What is the right syntax to copy from Windows to a remote HDFS?
I'm trying to copy a file from my local machine to a remote hadoop cluster using RStudio
rxHadoopCopyFromLocal("C:/path/to/file.csv", "/target/on/hdfs/")
This throws
copyFromLocal '/path/to/file.csv': no such file or directory`
Notice the C:/ disappeared.
This syntax also fails
rxHadoopCopyFromLocal("C:\\path\\to\\file.csv", "/target/on/hdfs/")
with error
-copyFromLocal: Can not create a Path from a null string
This is a common mistake.
Turns out the rxHadoopCopyFromLocal command is a wrapper of the hdfs fs -copyFromLocal. All it does is copy from a local filesystem to an hdfs target.

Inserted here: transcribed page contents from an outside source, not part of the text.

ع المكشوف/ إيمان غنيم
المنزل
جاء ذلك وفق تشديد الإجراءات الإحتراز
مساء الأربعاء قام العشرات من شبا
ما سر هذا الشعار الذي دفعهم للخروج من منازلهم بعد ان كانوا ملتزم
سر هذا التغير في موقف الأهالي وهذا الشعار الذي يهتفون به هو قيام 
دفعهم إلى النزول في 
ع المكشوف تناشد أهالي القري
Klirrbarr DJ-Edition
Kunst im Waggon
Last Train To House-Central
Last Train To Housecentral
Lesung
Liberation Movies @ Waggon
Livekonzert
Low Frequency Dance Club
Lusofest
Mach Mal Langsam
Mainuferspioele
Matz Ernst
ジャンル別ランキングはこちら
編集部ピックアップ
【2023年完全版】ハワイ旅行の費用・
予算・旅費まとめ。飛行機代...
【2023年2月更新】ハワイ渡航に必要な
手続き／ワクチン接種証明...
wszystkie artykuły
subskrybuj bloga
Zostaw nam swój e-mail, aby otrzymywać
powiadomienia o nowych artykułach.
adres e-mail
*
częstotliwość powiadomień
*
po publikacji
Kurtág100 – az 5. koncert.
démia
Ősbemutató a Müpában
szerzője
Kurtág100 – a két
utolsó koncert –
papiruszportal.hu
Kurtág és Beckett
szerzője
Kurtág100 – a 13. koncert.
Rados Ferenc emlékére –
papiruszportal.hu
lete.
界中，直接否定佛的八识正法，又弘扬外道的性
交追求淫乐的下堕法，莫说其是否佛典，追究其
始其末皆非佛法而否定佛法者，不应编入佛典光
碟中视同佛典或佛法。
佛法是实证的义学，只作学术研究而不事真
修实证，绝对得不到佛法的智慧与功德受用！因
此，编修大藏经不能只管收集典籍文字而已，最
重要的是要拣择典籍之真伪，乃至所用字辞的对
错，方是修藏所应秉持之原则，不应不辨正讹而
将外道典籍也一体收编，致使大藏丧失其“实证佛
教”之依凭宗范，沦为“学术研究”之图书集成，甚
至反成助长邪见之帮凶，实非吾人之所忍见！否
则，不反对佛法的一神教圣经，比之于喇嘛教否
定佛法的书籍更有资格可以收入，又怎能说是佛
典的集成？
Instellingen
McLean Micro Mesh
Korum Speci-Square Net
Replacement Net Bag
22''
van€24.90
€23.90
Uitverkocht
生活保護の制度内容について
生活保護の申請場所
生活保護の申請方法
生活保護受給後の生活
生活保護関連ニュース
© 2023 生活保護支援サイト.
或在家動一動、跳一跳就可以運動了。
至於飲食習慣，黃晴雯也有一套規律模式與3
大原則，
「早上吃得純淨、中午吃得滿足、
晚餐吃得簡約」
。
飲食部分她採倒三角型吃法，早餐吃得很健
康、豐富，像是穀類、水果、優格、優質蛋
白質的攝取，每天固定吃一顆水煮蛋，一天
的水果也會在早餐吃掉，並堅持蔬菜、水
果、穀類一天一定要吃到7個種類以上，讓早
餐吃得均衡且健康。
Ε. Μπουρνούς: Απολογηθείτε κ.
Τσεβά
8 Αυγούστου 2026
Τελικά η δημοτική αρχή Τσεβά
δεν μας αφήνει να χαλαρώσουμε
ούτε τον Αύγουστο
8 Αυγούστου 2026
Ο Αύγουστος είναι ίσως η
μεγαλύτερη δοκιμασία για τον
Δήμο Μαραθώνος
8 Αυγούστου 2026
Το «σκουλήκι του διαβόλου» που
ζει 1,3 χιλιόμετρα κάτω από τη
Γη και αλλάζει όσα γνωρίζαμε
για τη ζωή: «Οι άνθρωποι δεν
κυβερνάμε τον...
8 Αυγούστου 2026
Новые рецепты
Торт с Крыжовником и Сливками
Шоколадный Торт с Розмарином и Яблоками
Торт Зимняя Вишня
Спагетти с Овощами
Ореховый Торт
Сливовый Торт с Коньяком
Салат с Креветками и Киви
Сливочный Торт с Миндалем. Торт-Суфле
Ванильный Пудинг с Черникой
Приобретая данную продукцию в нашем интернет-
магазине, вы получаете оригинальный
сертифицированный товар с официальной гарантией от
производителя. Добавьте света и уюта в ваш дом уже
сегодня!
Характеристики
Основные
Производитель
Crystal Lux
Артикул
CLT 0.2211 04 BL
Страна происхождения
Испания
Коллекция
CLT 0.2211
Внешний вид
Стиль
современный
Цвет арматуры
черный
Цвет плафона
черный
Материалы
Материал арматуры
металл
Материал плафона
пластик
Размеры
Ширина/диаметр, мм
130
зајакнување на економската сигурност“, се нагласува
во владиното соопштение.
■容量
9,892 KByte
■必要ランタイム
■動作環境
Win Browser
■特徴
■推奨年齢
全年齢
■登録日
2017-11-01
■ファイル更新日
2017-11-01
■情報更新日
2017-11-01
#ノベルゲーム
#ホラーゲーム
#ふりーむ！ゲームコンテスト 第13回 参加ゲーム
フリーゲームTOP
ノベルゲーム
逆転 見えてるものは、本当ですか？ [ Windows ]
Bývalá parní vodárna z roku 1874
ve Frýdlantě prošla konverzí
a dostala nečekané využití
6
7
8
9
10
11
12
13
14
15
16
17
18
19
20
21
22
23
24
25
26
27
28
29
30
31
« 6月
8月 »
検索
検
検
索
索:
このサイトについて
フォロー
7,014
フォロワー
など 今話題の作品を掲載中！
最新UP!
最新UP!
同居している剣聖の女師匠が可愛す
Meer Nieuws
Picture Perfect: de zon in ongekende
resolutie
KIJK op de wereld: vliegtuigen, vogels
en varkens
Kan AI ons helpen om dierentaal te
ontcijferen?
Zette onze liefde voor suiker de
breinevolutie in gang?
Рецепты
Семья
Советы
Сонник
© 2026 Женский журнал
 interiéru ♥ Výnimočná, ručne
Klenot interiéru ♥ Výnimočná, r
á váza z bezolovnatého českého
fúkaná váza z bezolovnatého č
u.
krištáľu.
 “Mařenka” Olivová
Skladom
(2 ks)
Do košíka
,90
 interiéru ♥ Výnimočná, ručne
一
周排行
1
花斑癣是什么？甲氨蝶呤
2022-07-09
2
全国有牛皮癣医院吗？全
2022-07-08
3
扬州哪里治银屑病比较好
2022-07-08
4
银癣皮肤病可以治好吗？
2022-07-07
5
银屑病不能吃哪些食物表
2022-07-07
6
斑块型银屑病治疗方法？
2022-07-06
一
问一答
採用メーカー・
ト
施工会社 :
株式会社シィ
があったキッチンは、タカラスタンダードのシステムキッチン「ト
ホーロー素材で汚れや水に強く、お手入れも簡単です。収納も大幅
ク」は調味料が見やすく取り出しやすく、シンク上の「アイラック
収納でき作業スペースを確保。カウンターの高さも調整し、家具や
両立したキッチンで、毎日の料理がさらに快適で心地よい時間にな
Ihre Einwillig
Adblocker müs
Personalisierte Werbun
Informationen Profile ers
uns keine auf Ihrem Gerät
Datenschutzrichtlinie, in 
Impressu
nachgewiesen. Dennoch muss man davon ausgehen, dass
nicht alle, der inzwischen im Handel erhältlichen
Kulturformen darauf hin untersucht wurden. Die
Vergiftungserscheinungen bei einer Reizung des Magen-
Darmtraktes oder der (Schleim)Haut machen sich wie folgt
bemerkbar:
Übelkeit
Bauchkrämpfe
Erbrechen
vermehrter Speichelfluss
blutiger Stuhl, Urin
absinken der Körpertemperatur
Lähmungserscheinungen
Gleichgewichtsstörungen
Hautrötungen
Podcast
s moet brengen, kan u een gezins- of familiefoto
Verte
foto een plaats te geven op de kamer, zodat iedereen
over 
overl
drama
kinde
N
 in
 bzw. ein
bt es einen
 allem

In this case the rxSetComputeContext(remotehost)
was set to a remote cluster. On the remote machine, there is not a C:\path\to\file.csv
Here are a couple of ways to get the files there.
Configure local hdfs-site.xml for remote Hdfs Cluster
rxSetComputeContext("local")
rxHadoopCopyFromLocal("C:\local\path\to\file.csv", "/target/on/hdfs/")
SCP and Remote Compute Context
scp C:\local\path\to\file.csv user@remotehost:/tmp
rxSetComputeContext(remotehost)
rxHadoopCopyFromLocal("/tmp/file.csv", "/target/on/hdfs/")